[Data for this task Boundary: Start]

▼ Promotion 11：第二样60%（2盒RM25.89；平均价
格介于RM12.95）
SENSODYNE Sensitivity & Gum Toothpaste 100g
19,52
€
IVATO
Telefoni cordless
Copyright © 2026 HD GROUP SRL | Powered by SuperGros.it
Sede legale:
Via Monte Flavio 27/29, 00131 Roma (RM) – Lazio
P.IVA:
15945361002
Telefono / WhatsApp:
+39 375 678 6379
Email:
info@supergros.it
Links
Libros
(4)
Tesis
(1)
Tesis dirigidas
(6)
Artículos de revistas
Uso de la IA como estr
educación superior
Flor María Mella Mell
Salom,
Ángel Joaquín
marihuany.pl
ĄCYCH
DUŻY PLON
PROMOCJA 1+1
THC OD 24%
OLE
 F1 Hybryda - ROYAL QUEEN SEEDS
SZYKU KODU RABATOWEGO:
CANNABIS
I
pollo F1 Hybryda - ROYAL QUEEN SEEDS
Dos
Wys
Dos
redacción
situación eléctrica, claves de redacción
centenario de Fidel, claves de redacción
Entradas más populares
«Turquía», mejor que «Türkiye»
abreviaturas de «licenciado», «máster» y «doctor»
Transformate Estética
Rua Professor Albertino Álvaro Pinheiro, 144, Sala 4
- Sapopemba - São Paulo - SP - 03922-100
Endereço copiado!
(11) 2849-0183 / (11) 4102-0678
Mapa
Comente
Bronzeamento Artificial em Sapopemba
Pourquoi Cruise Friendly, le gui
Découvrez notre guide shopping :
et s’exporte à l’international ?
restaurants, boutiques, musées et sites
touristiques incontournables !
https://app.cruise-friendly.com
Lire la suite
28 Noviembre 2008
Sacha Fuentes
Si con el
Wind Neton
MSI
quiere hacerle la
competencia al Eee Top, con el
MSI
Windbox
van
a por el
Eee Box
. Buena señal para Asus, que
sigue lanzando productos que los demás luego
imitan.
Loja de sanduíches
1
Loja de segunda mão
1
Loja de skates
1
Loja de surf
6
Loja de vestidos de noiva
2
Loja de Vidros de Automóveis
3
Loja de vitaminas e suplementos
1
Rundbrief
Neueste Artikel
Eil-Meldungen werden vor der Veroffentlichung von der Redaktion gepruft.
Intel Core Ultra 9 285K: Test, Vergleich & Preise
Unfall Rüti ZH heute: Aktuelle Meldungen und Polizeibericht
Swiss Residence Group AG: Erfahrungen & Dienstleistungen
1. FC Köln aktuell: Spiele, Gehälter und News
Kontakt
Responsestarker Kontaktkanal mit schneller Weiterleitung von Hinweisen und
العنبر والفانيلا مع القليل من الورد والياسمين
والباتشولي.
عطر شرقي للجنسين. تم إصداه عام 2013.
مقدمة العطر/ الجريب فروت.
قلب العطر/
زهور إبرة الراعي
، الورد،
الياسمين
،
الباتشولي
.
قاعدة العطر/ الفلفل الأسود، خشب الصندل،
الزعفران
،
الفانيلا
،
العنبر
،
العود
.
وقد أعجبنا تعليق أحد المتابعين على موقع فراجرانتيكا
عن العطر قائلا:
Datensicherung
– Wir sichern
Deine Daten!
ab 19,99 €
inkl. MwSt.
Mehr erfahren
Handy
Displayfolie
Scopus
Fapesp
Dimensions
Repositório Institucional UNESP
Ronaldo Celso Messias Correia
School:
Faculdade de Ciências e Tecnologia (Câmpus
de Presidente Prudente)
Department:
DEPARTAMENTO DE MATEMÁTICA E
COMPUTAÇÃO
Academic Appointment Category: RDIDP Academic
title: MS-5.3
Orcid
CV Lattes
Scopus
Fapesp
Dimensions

[Data for this task Boundary: End]

Collect each line of the entries that contains the word "Meldungen". Case counts.

Response to this task:
Eil-Meldungen werden vor der Veroffentlichung von der Redaktion gepruft.
Unfall Rüti ZH heute: Aktuelle Meldungen und Polizeibericht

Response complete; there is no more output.